If a line in the data holds "right", copy that line out in full.

> _Data excerpt_
[Start of section]

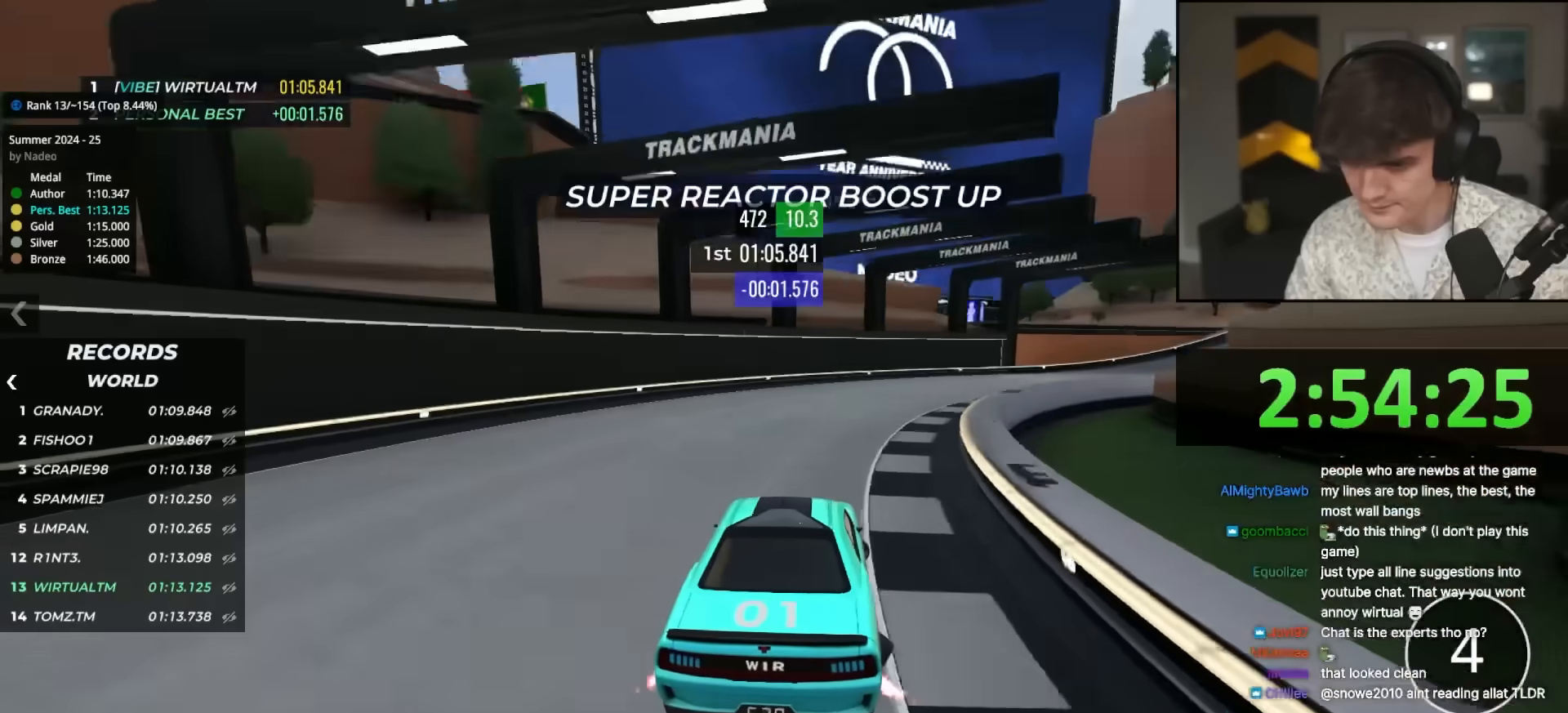
{"keys": ["right", "up"], "events": []}
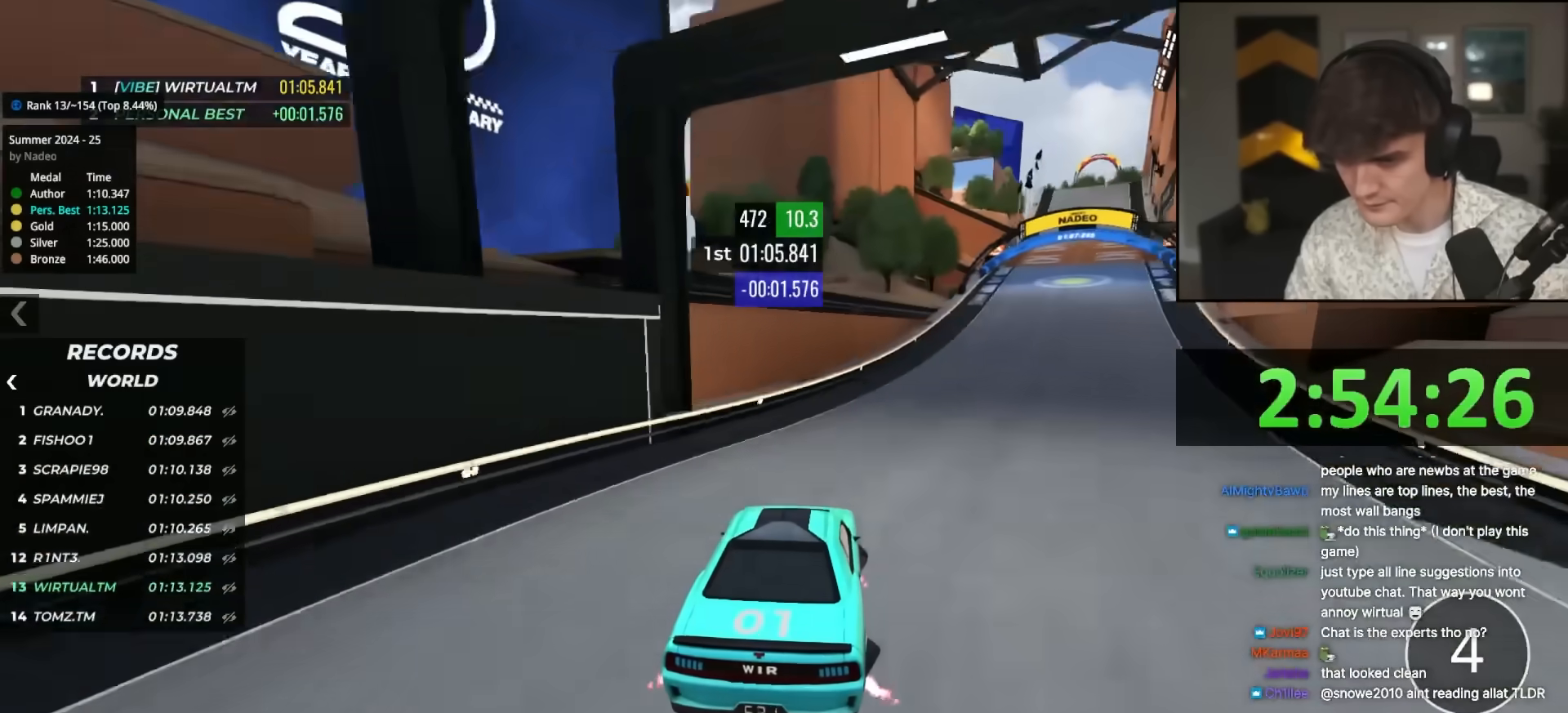
{"keys": ["up"], "events": [[150, "right", "up"]]}
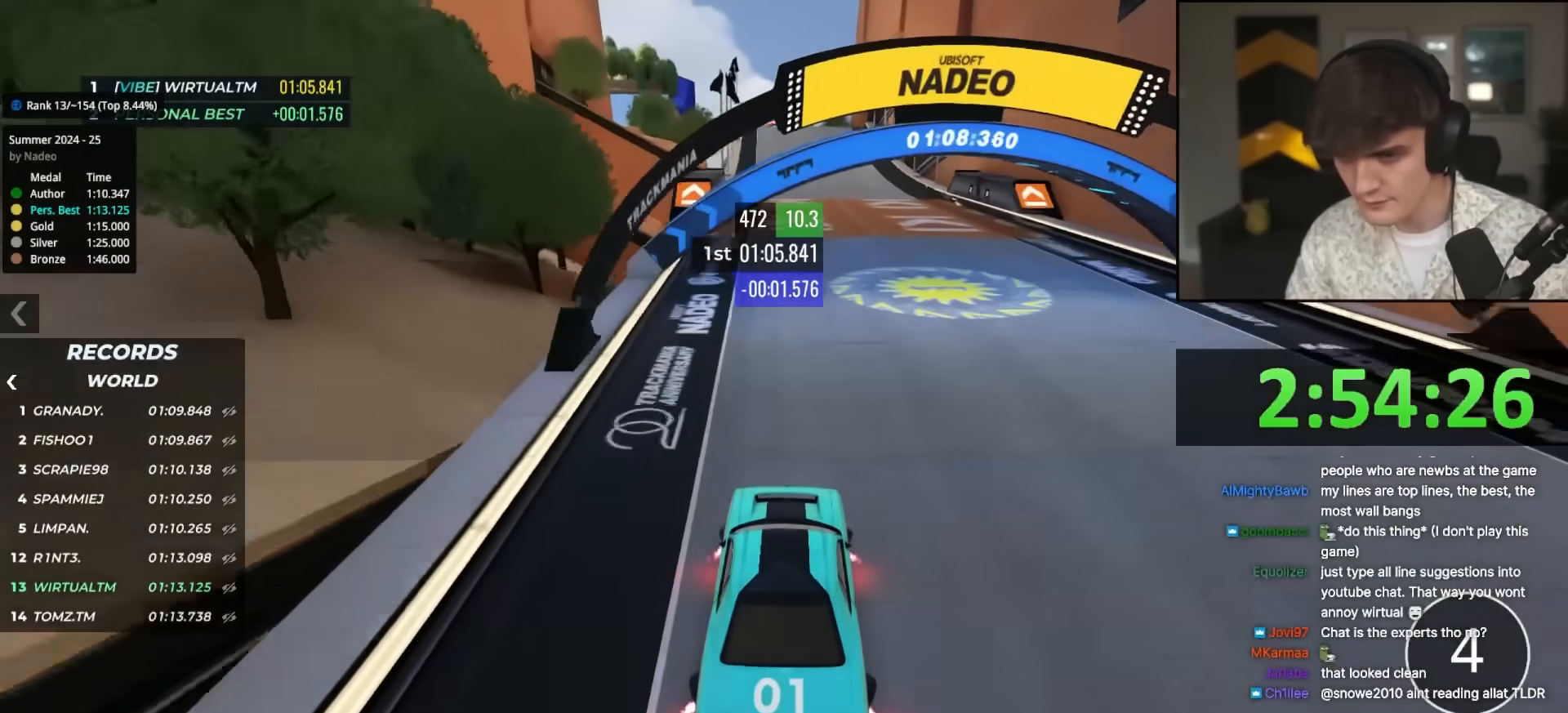
{"keys": ["up"], "events": [[400, "left", "down"], [450, "left", "up"]]}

[End of section]

> _Solution to the exercise_
{"keys": ["right", "up"], "events": []}
{"keys": ["up"], "events": [[150, "right", "up"]]}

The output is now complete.